The Placental Immunology and Maternal Alloimmune Responses Lab, under the direction of Rana Chakraborty, M.D., D.Phil., focuses on mechanisms of infectious diseases during pregnancy. The placenta provides oxygen and nutrients to the fetus, and a protective barrier to prevent the transmission of pathogens (viruses, bacteria, parasites) from mother to fetus. Although the cells of the placenta protect against most infections, pathogens like human immunodeficiency virus (HIV), toxoplasma, Zika and cytomegalovirus (CMV) can occasionally cross the placenta, resulting in detrimental consequences to the developing fetus. The mechanisms these pathogens use to replicate in the placenta are poorly understood. Previous data from our lab has demonstrated that fetal macrophages (Hofbauer cells) play an important role in facilitating and potentially offsetting transmission. The Chakraborty lab focuses on discovering how infections associated with fetal morbidity and mortality enter the placenta and cause disease. Studying these mechanisms could lead to the development of improved treatments, prevention and diagnostic strategies to improve outcomes in the mother-infant dyad.
Research focus areas
- SARS-CoV-2 infection. Transmission of SARS-CoV-2 to the fetus may be protected by immune mechanisms in the placenta, although inflammation can occur. Dr. Chakraborty and his colleagues are characterizing placental and cord blood immune responses to SARS-CoV-2, with an aim of identifying host genetic and immune correlates in people who have poor outcomes.
- Perinatal HIV infection. Maternal antiretroviral therapy reduces but doesn't eliminate vertical transmission of HIV. In collaboration with Erica L. Johnson, Ph.D., of Morehouse School of Medicine in Atlanta, Dr. Chakraborty is identifying viral immune responses at the maternal-fetal interface throughout gestation that impact fetal immunity during maternal HIV and cytomegalovirus infection.

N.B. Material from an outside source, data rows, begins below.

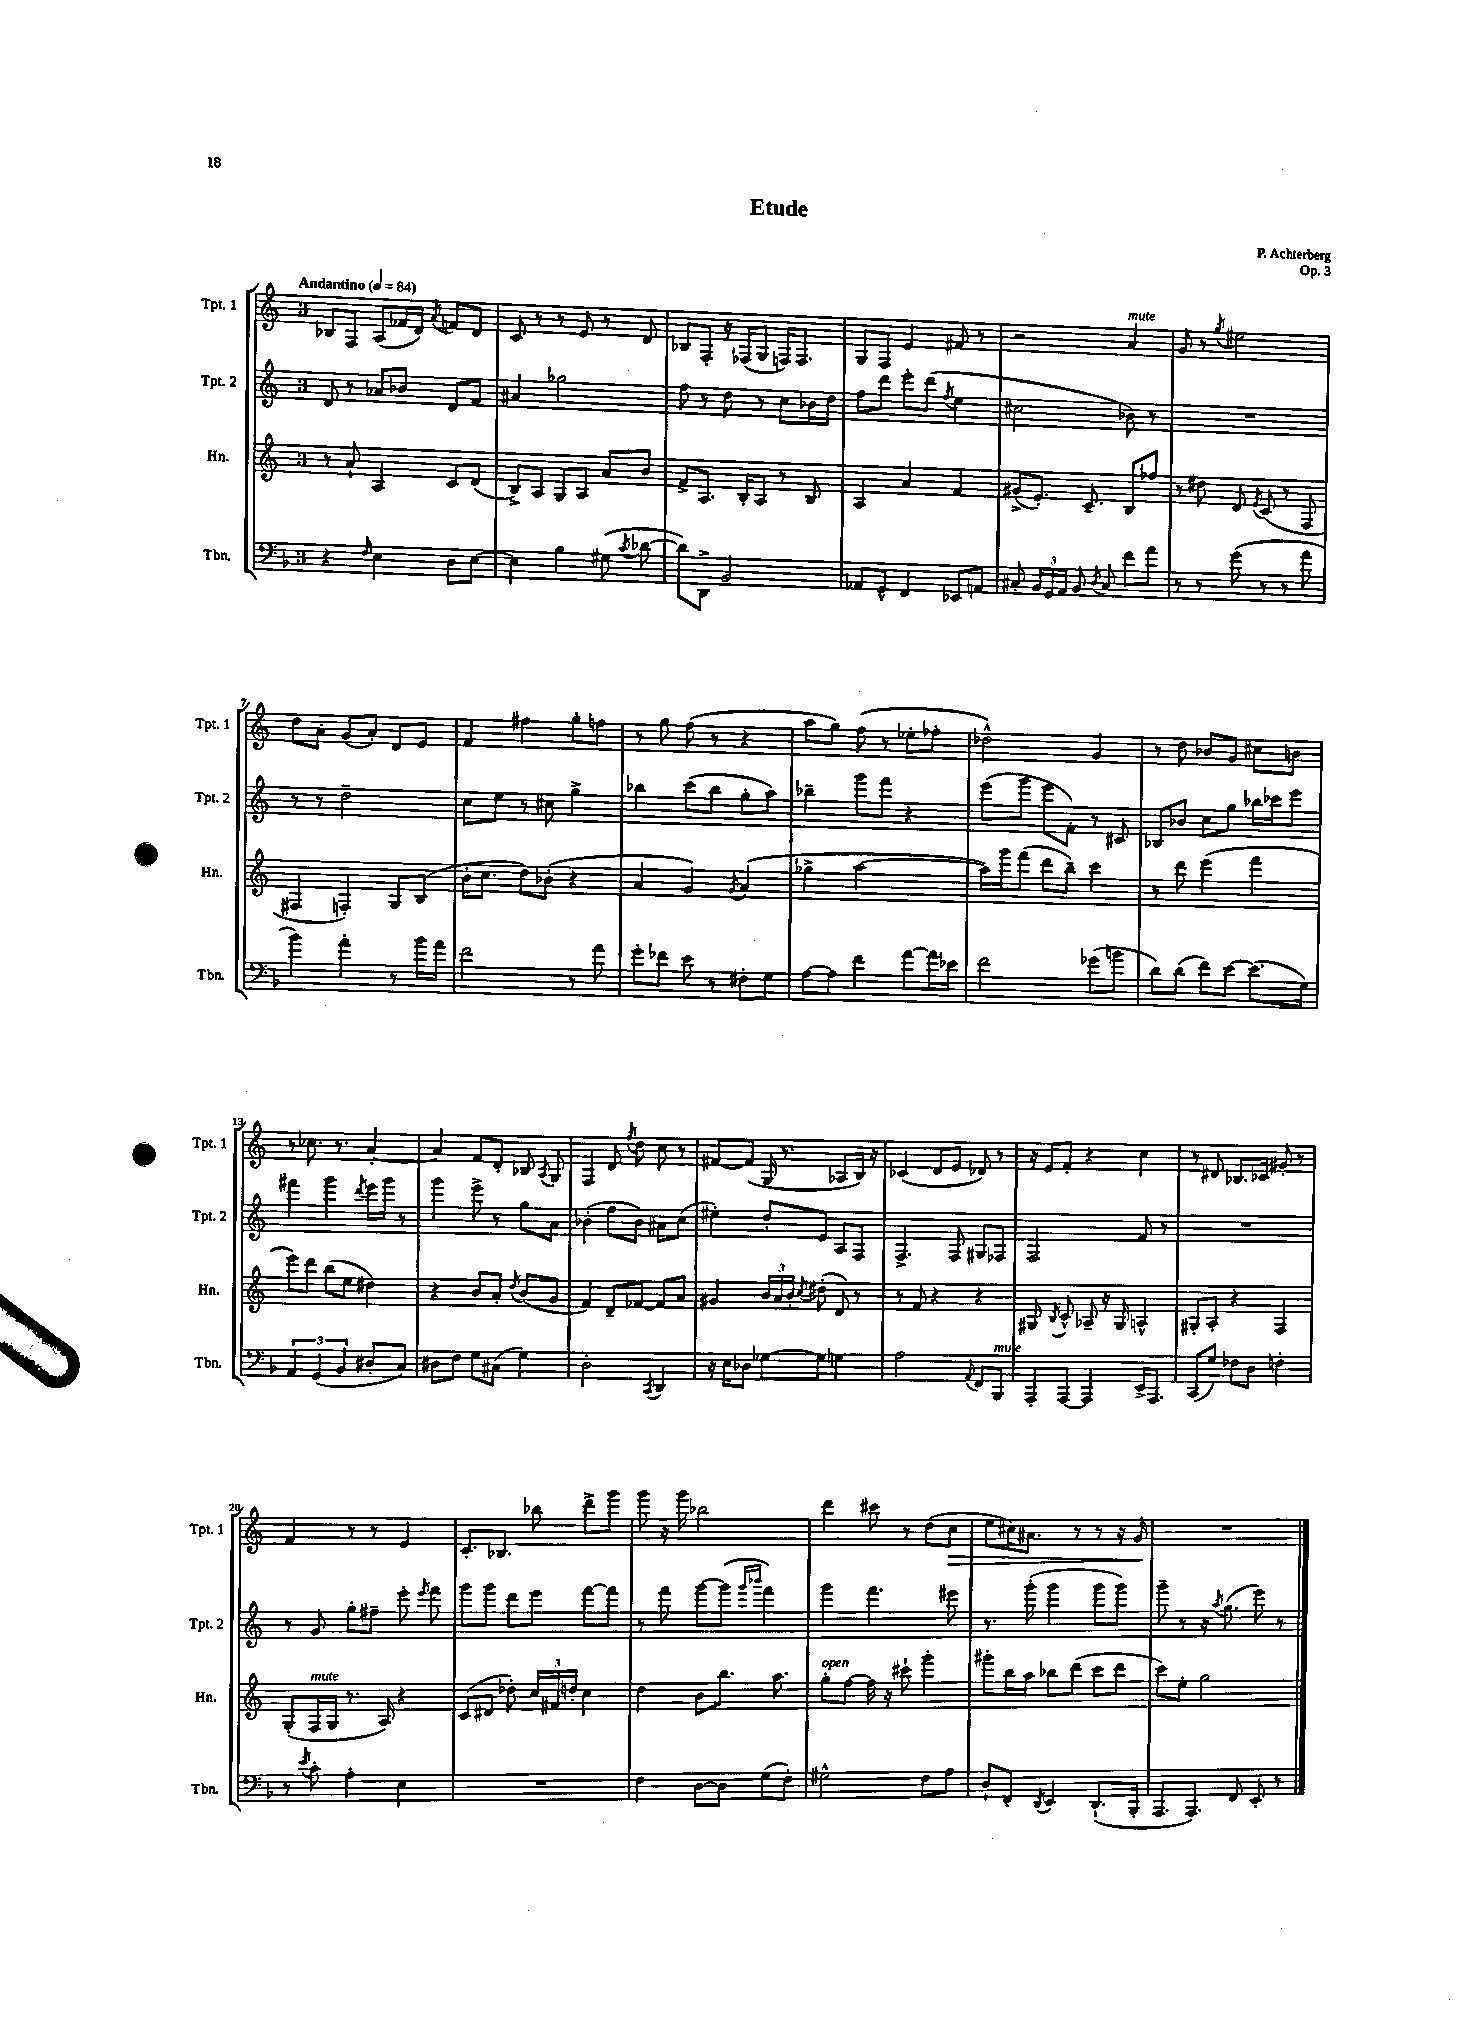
\header { title = "Etude" composer = "P. Achterberg" opus = "Op. 3" }
<<
\new StaffGroup <<
\new Staff = "s0" \with { instrumentName = "Tpt. 1" shortInstrumentName = "Tpt. 1" } {
    \clef treble \key c \major \once \override Staff.TimeSignature.style = #'single-digit \time 3/4 \tempo "Andantino" 4 = 84
    \autoBeamOff bes8[ f8] a8[( fes'16 d'16]) \acciaccatura { a'8 } f'8[ d'8] |
    c'8 r8 r8 e'8 r8 d'8 |
    bes8[ f8]-. r16 fes16[( g8] f16[) f8.] |
    g8[ f8] e'4 fis'8 r8 |
    r2 a'4^\markup { \italic "mute" } |
    g'8 r8 \acciaccatura { g''8 } eis''2 |
    d''8[ a'8]-. g'8[( a'8]-.) d'8[ e'8] |
    f'4 fis''4 g''8[-. f''8] |
    r8 g''8 f''8( r8 r4 |
    a''8[ g''8]) f''8( r8 ees''8[-. fes''8]-. |
    des''2-^) g'4 |
    r8 d''8 bes'8[ g'8] cis''8[ b'8] |
    r8 ces''8. r8. a'4~-. |
    a'4 f'8[ d'8]-. bes8 \acciaccatura { a8 } g8 |
    f4 d'8 \acciaccatura { f''8 } d''8 c''8 r8 |
    fis'8[~ fis'8]( g16 r8. aes8[ b16]) r16 |
    ces'4( d'8[ e'8] des'8) r8 |
    r16 e'16[ f'8]-. r4 c''4 |
    r8 dis'8 bes8.[ ces'16] gis'8-. r8 |
    f'4 r8 r8 e'4 |
    c'8.[-. bes8.] bes''8 d'''8[-> g'''8] |
    g'''8 r16 g'''16 bes''2 |
    d'''4 cis'''8 r8 d''8[( c''8]\> |
    e''8[ cis''16) ais'8.] r8 r8 r16 g'16\! |
    R2. \bar "|." |
}
\new Staff = "s1" \with { instrumentName = "Tpt. 2" shortInstrumentName = "Tpt. 2" } {
    \clef treble \key c \major \once \override Staff.TimeSignature.style = #'single-digit \time 3/4
    \autoBeamOff d'8 r8 aes'8[ bes'8] d'8[ f'8] |
    ais'4 ges''2 |
    f''8 r8 d''8 r8 c''8[ bes'16 d''16] |
    f''8[ d'''8] e'''8[-. d'''8]( \acciaccatura { f''8 } e''4 |
    cis''2 bes'8) r8 |
    R2. |
    r8 r8 d''2-- |
    c''8[ e''8] r8 cis''8 g''4-> |
    bes''4 c'''8[( bes''8] g''8[-. a''8]) |
    bes''4-- g'''8[ f'''8] r4 |
    e'''8[( g'''8] e'''8[ f'8]-.) r8 cis'8 |
    bes8[ bes'8] c''8[ g''8] bes''16[ ces'''16 e'''8] |
    fis'''4 g'''4 \acciaccatura { d'''8 } e'''16[ g'''16] r8 |
    g'''4 e'''8-> r8 g''8[ a'8] |
    bes'4-.( f''8[ bes'8]) ais'8[ c''8]( |
    eis''4-.) d''8[-. e'8] a8[ f8] |
    f4.-> f8 gis8[ fes8] |
    f2 f'8 r8 |
    R2. |
    r8 g'8 g''8[-. fis''8]-- e'''8-. \acciaccatura { e'''8 } f'''8 |
    g'''8[ g'''8] d'''8[ e'''8] f'''8[~ f'''8] |
    r8 f'''8 g'''8[~ g'''8]( \grace { g'''16[ bes'''16] } f'''4) |
    g'''4 f'''4. eis'''8 |
    r8. g'''16-.( g'''4 g'''8[ g'''8]) |
    g'''8-- r8 r16 \acciaccatura { a''8 } g''8.( e'''8) r8 \bar "|." |
}
\new Staff = "s2" \with { instrumentName = "Hn." shortInstrumentName = "Hn." } {
    \clef treble \key c \major \once \override Staff.TimeSignature.style = #'single-digit \time 3/4
    \autoBeamOff r8 a'8-! a4 c'8[ d'8]( |
    b8[->) a8] g8[ a8] a'8[ b'8] |
    f'8[-> a8.] b16[-. a8] r8 b8 |
    a4 a'4 f'4 |
    gis'8[->( e'8.]-.) c'8.-- b8[ fes''8] |
    r8 dis''8 d'8 \acciaccatura { e'8 } c'8( r8 f8 |
    fis4 f4-.) g8[ b8]( |
    b'16[-. c''8.] d''8[) bes'8]-.( r4 |
    a'4 g'4) \acciaccatura { g'8 } a'4( |
    ges''4-> a''2~ |
    a''16[) g'''16 f'''8]( d'''8[ b''8]--) c'''4 |
    r8 d'''8 e'''4( f'''4 |
    e'''8[) d'''8] b''8[( e''8] dis''4) |
    r4 b'8[ a'8]-. \acciaccatura { d''8 } b'8[( g'8] |
    f'4) d'8[-- fes'8]~ fes'8[ a'8] |
    gis'4 \tuplet 3/2 { b'16[ a'16 b'16]-. } \acciaccatura { c''8 } dis''8-.( d'8) r8 |
    r8 f'8 r4 r4 |
    gis8 \acciaccatura { b8 } c'8-^ aes8-- r16 gis16 a4-^ |
    gis8[-. a8]-. r4 f4 |
    g8[-.( f16^\markup { \italic "mute" } g16] r8. a16) r4 |
    c'8[( dis'8] des''8-.) \tuplet 3/2 { c''16[ fis'16 d''16]-. } c''4 |
    d''4 b'8[ b''8.] a''8. |
    g''8[-.^\markup { \italic "open" } f''8]~ f''16 r16 cis'''8-! g'''4-. |
    gis'''8[-. b''16 a''16] bes''8[ d'''8]( c'''8[ d'''8] |
    c'''8[) e''8]-. g''2 \bar "|." |
}
\new Staff = "s3" \with { instrumentName = "Tbn." shortInstrumentName = "Tbn." } {
    \clef bass \key f \major \once \override Staff.TimeSignature.style = #'single-digit \time 3/4
    \autoBeamOff r4 \grace { f16 } e4 d8[ e8]~ |
    e4 bes4 gis8( \acciaccatura { c'8 } des'8~ |
    des'8[) d,8]-> bes,2 |
    aes,8[ g,8]-^ f,4 ees,8[ a,8] |
    cis8-. \tuplet 3/2 { bes,16[ g,16 a,16] } bes,8 \acciaccatura { d8 } cis8 f'8[ a'8] |
    r8 r8 g'8( r8 r8 a'8 |
    bes'4) a'4-. r8 bes'16[ a'16] |
    f'2 r8 a'8 |
    g'8[-. fes'8] e'8 r8 fis8[-. g8] |
    a8[~ a8] f'4 a'8[~ a'16 ees'16] |
    f'2 ges'8[( b'8] |
    d'8[) d'8]( f'8[) e'8]~ e'8.[( g16]) |
    \tuplet 3/2 { a,4 g,4( bes,4 } dis8[-. c8]) |
    dis8[ f8] g8[ cis8]( g4) |
    d2-. \acciaccatura { c,8 } d,4 |
    r16 e16[ des8] ges8[~ ges8] g4 |
    a2 \appoggiatura { a,8 } f,8[ bes,,8]^\markup { \italic "mute" } |
    a,,8[-. a,,8]~ a,,4 e,16[-> a,,8.] |
    c,8[( g8]) fes8[ d8] f4-. |
    r8 \acciaccatura { e'8 } c'8-. a4-. e4 |
    R2. |
    f4 d8[~ d8] g8[( f8]-.) |
    gis2-^ f8[ a8] |
    d8[-! f,8]-. \acciaccatura { d,8 } e,4 d,8.[-!( bes,,16]-. |
    a,,8.[ a,,8.]) f,8 e,8-. r8 \bar "|." |
}
>>
>>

- Neonatal immunity. Dr. Chakraborty and his team are seeking to understand immune signaling in placental cells and to define host factors that restrict infections in the placenta, in viruses including HIV, CMV and Zika.

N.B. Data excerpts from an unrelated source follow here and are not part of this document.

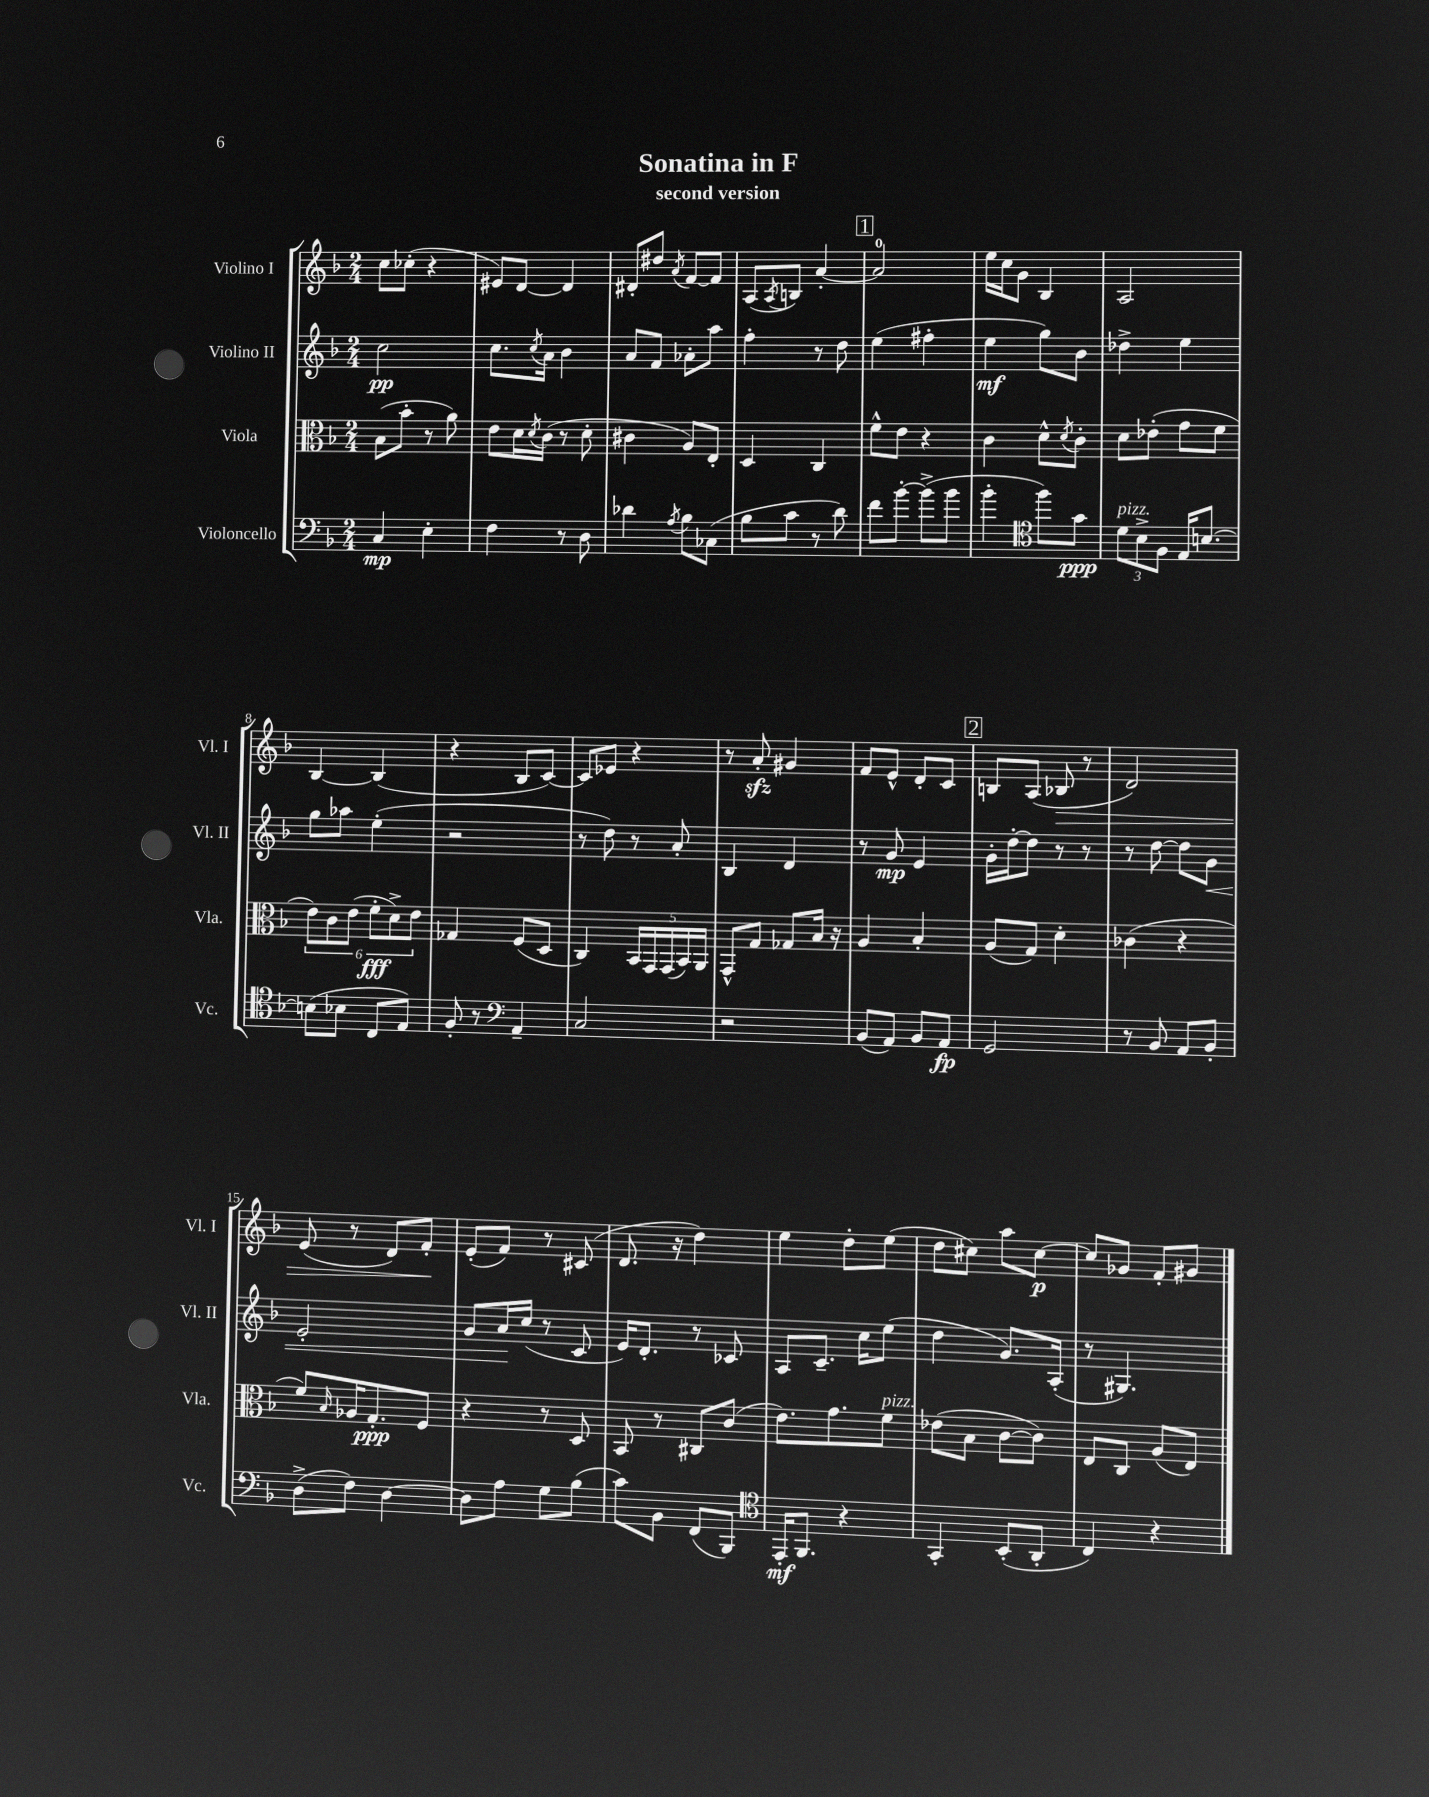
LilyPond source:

\header { title = "Sonatina in F" subtitle = "second version" }
<<
\new StaffGroup <<
\new Staff = "s0" \with { instrumentName = "Violino I" shortInstrumentName = "Vl. I" } {
    \clef treble \key f \major \numericTimeSignature \time 2/4
    c''8 ces''8-.( r4 |
    eis'8) d'8~ d'4 |
    dis'8-. dis''8 \acciaccatura { a'8 } f'8~ f'8 |
    a8( \acciaccatura { a8 } b8) a'4~-. |
    \mark \markup { \box "1" } a'2-0 |
    e''16 c''16 g'8 bes4 |
    a2 |
    bes4~ bes4( |
    r4 bes8 c'8~) |
    c'8 ees'8 r4 |
    r8 a'8-.\sfz gis'4 |
    f'8 e'8-^ d'8-. c'8 |
    \mark \markup { \box "2" } b8 a8( bes8\> r8 |
    d'2) |
    e'8( r8 d'8) f'8-.\! |
    e'8-.( f'8) r8 cis'8( |
    d'8. r16 d''4) |
    e''4 d''8-. e''8( |
    d''8 cis''8) a''8 cis''8~\p |
    cis''8 ges'8 f'8-. gis'8 \bar "|." |
}
\new Staff = "s1" \with { instrumentName = "Violino II" shortInstrumentName = "Vl. II" } {
    \clef treble \key f \major \numericTimeSignature \time 2/4
    c''2\pp |
    c''8. \acciaccatura { c''8 } a'16 bes'4 |
    a'8 f'8 aes'8-. a''8 |
    f''4-. r8 d''8 |
    \mark \markup { \box "1" } e''4( fis''4-. |
    e''4\mf g''8) bes'8 |
    des''4-> e''4 |
    g''8 aes''8 e''4-.( |
    r2 |
    r8 d''8) r8 a'8-. |
    bes4 d'4 |
    r8 g'8\mp e'4 |
    \mark \markup { \box "2" } g'16-. d''16~-. d''8 r8 r8 |
    r8 d''8~ d''8 g'8\< |
    e'2-. |
    g'8 a'16\! c''16( r8 c'8 |
    e'16) d'8.-. r8 ces'8 |
    a8 c'8.-- c''16 e''8( |
    d''4 g'8.) a16-.( |
    r8 gis4.) \bar "|." |
}
\new Staff = "s2" \with { instrumentName = "Viola" shortInstrumentName = "Vla." } {
    \clef alto \key f \major \numericTimeSignature \time 2/4
    bes8( bes'8-. r8 a'8) |
    e'8 d'16 \acciaccatura { d'8 } c'16( r8 d'8-. |
    cis'4 a8) e8-. |
    d4 c4 |
    \mark \markup { \box "1" } f'8-^ e'8 r4 |
    c'4 d'8-^ \acciaccatura { d'8 } c'8-. |
    d'8 ees'8-.( g'8 f'8 |
    \tuplet 6/4 { e'8) c'8 e'8( f'8-.\fff d'8->) e'8 } |
    ges4 f8( d8 |
    c4) \tuplet 5/4 { bes,16 g,16 g,16( bes,16) a,16 } |
    g,8-^ g8 ges8 bes16 r16 |
    a4 bes4-. |
    \mark \markup { \box "2" } a8( g8) d'4-. |
    ces'4( r4 |
    f'8) \grace { bes16 } aes16 g8.-.\ppp f8 |
    r4 r8 d8 |
    bes,8 r8 cis8 c'8( |
    e'8.) g'8. f'8^\markup { \italic "pizz." } |
    ees'8( bes8 c'8~ c'8) |
    e8 c8 a8( e8) \bar "|." |
}
\new Staff = "s3" \with { instrumentName = "Violoncello" shortInstrumentName = "Vc." } {
    \clef bass \key f \major \numericTimeSignature \time 2/4
    c4\mp e4-. |
    f4 r8 d8 |
    des'4 \acciaccatura { a8 } bes8 ces8( |
    bes8 c'8 r8 d'8) |
    \mark \markup { \box "1" } f'8 bes'8~-. bes'8->( bes'8 |
    bes'4-. \clef tenor f''8) g'8\ppp |
    \tuplet 3/2 { d'8^\markup { \italic "pizz." } bes8-> f8 } e16 b8.~ |
    b8( bes8 c8 e8) |
    f8-. r8 \clef bass a,4-- |
    c2 |
    r2 |
    bes,8( a,8) bes,8 a,8\fp |
    \mark \markup { \box "2" } g,2 |
    r8 bes,8 a,8 bes,8-. |
    d8->( f8) d4~ |
    d8 a8 g8 bes8( |
    c'8) bes,8 f,8( bes,,8) |
    \clef tenor e,16-.\mf f,8. r4 |
    g,4-. bes,8-.( a,8-. |
    c4) r4 \bar "|." |
}
>>
>>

- HIV-exposed infants. Cytomegalovirus reactivation during pregnancy in mothers infected with HIV is associated with poor health outcomes in uninfected infants exposed to HIV. In collaboration with Clive M. Gray, Ph.D., at the University of Cape Town in South Africa, Dr. Chakraborty and his colleagues are examining how placental cells from pregnant woman infected with HIV and CMV mobilize T cells to cause inflammation.
About Dr. Chakraborty
Dr. Chakraborty is a professor of pediatrics at Mayo Clinic College of Medicine and Science. He is also a pediatric infectious diseases specialist and researcher in the Department of Pediatrics and Adolescent Medicine and has unique expertise in placental and fetal immunology. Dr. Chakraborty studies the impact of maternal infection on exposed infants and characterizes and publishes on infection of trophoblasts, cord blood and placental macrophages with HIV-1, CMV, Toxoplasma gondii, the Zika virus and the severe acute respiratory syndrome coronavirus 2 (SARS-CoV-2).